What did I learn from this little incident? Do what you’re told! If I hadn’t gotten belligerent there’s a fair chance they wouldn’t have kicked my ass. Not 100% of course, but if you’re nice to the police they’ll at least look at you in a kinder light.
When I was doing research on the post about the police state I ran across a lot of videos of cops just trying to do their duty in a pleasant manner. But there were vids of guys holding a camera and refusing to answer any questions and generally making a non-situation into something totally uncalled for. The cops had my sympathy on those particular videos.

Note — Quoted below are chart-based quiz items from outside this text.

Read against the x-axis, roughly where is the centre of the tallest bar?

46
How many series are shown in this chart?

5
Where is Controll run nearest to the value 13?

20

One thing you have to remember is that when a police officer shows up on a scene and he’s alone he has to assume control. That’s his job. If you get all up in his face with an attitude there’s a pretty good chance you’re going to wind up in cuffs or jittering and jiving on the wrong end of a tazer. Be polite and do what you’re told until the officer has a chance to get things sorted out. It’s not fair that you’ve been ordered to sit on the ground or stand with your hands on your head while the officer deals with a bunch of rowdies? Guess what? He doesn’t care! He’s just trying to do his job as efficiently and safely as possible.
Is it important to know your rights? Absolutely! But that doesn’t mean you have to be a jerk about it to the officer who’s just trying to do his job and go home at night in one piece.

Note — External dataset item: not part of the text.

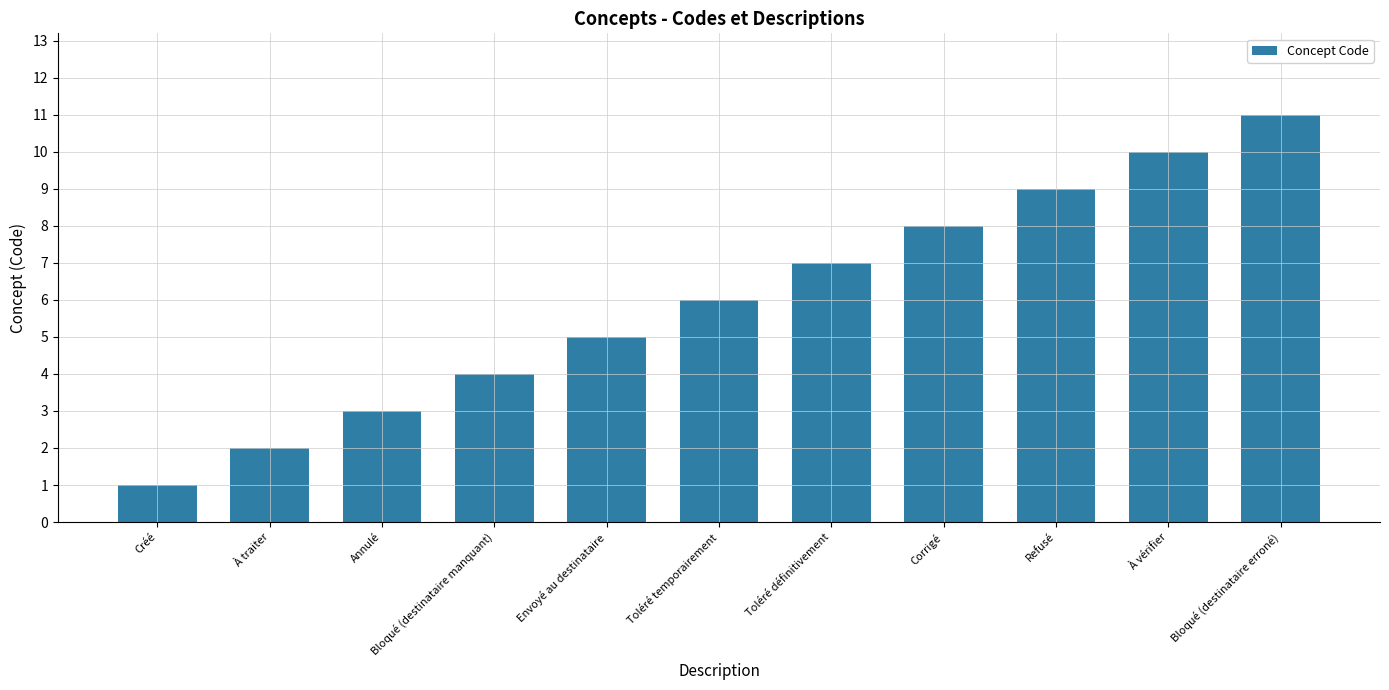

What is the greatest value displayed?

11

As a matter of fact I intend to do a post about your rights as a citizen shortly, but for now just be aware that if you’re asked to do something it might well be in your best interest to comply.
Tip Number 2
If you don’t want to be arrested, tazed or maced you might consider staying away from situations where it’s likely to happen. If you’re protesting, for example, you should expect that at some point you’re going to have a run in with the police. Plan accordingly.
Carry some water to wash the mace out of your eyes and wear a hockey helmet so that when they taze you and you fall to the ground you don’t knock yourself out.
Are you in the middle of a bar fight at 2:30 AM and you hear sirens coming? Hmmm, you might want to go out the back door because things are about to go from bad to worse.
Summing It Up
I still stand by every word I wrote in my post about the police state, but this is the other side of the coin. Are there cops out there high on a power trip or looking to give someone a beating? Sure, but that’s not every cop walking a beat or riding around in their car.
To sum it up there are just a few rules to play by if you do have a run-in with a cop. Do what you’re told. Be respectful of the badge if not the person behind it. Be nice. Don’t act in a threatening or belligerent manner. (Be nice in other words.)
Here’s an excellent training video from Chris Rock. He talks about it from the Black Man’s perspective, but anybody could benefit from his wisdom here. (Rated R for language.)
I hope this short post helps you when and if you ever have to deal with the police.